*What the task requires*. Figure out how many lines in these records contain "ring". Only the number belongs in the reply.
··· Input data ···
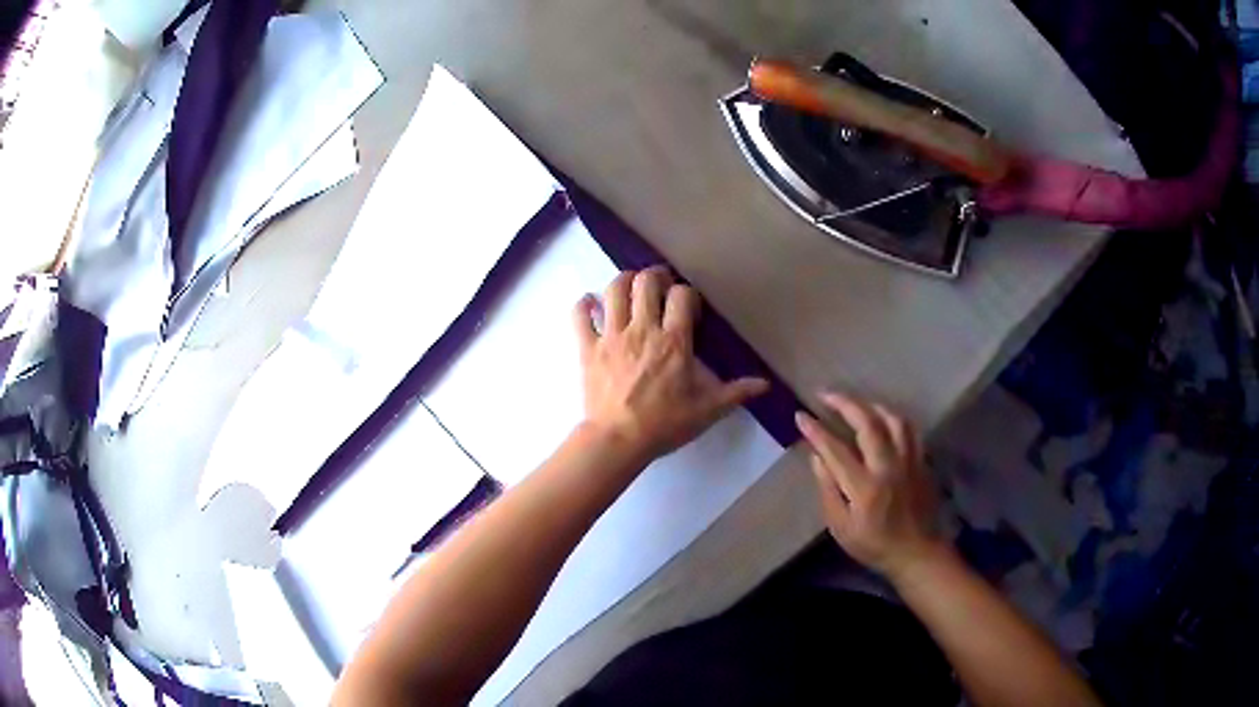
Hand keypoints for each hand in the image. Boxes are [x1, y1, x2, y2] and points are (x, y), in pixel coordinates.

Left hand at [574, 267, 768, 463]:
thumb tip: (765, 384)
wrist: (618, 440)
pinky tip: (590, 304)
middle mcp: (642, 329)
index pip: (682, 296)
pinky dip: (584, 305)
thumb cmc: (664, 424)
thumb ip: (736, 392)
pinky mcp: (587, 347)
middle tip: (660, 285)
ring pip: (614, 290)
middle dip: (655, 277)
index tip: (688, 307)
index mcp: (674, 341)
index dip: (687, 295)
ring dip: (623, 282)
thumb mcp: (707, 410)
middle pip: (646, 282)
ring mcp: (611, 336)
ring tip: (630, 287)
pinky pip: (580, 316)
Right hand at [795, 393, 941, 579]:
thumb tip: (817, 457)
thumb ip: (828, 491)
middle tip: (826, 394)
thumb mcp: (841, 528)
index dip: (816, 430)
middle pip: (868, 424)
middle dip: (845, 404)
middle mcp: (888, 468)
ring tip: (855, 404)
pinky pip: (908, 429)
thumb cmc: (873, 544)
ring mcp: (909, 461)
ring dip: (871, 406)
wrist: (917, 552)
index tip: (801, 415)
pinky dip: (892, 418)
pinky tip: (882, 418)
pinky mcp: (921, 461)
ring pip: (893, 420)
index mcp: (865, 488)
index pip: (835, 450)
···
*Task answer*. 8